### Your goal
Copy out the lines from the one containing "pose: elev=266.7 azim=42.1" through the one containing "Dot at: occluded", both included, without any pictures.

### Records to use
........

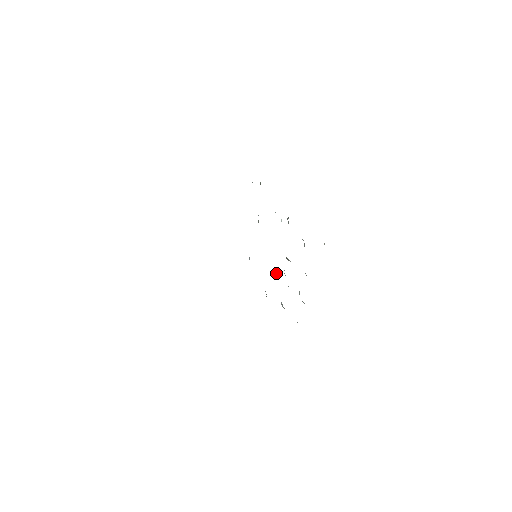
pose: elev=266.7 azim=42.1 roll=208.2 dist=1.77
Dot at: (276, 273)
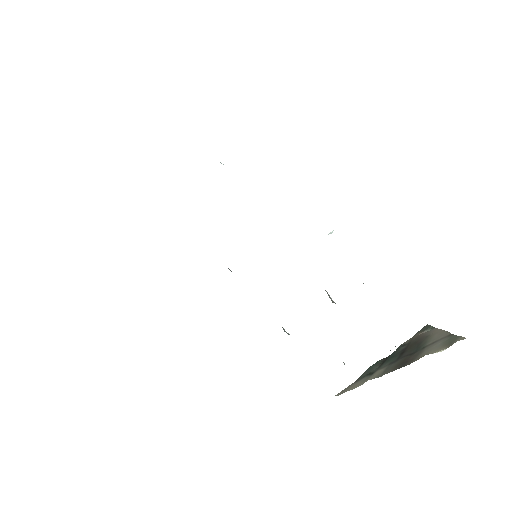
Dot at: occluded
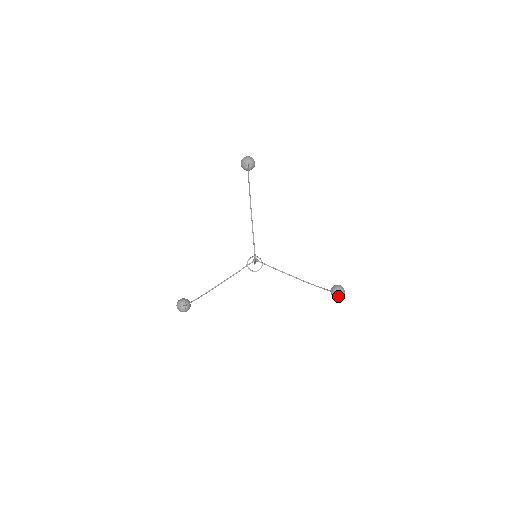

........

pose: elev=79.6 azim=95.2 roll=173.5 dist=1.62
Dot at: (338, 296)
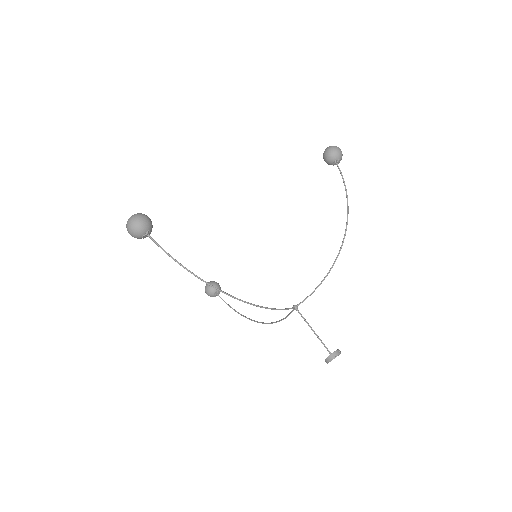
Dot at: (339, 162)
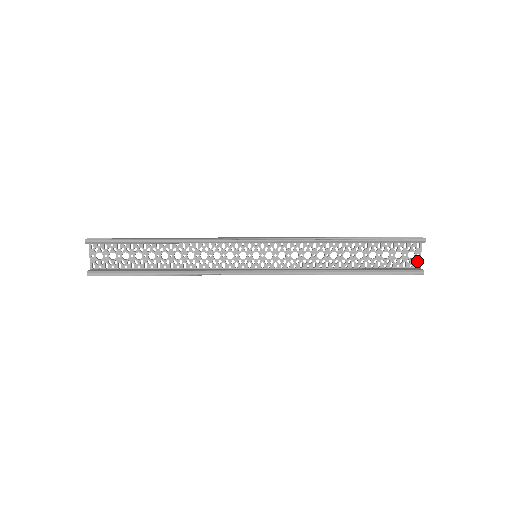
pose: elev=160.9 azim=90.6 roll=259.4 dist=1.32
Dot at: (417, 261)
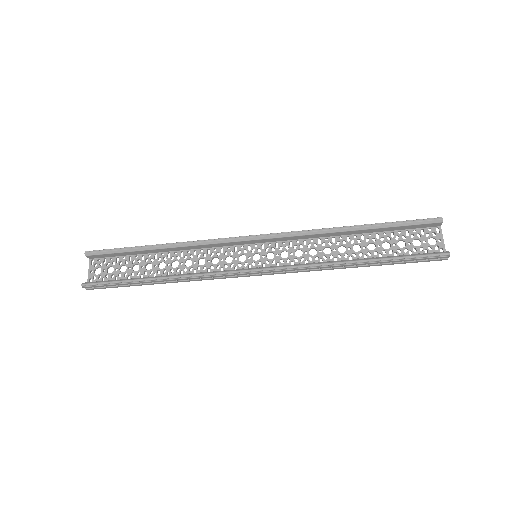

........

### Correct response
pose: elev=266.7 azim=42.1 roll=208.2 dist=1.77
Dot at: (276, 273)
Dot at: occluded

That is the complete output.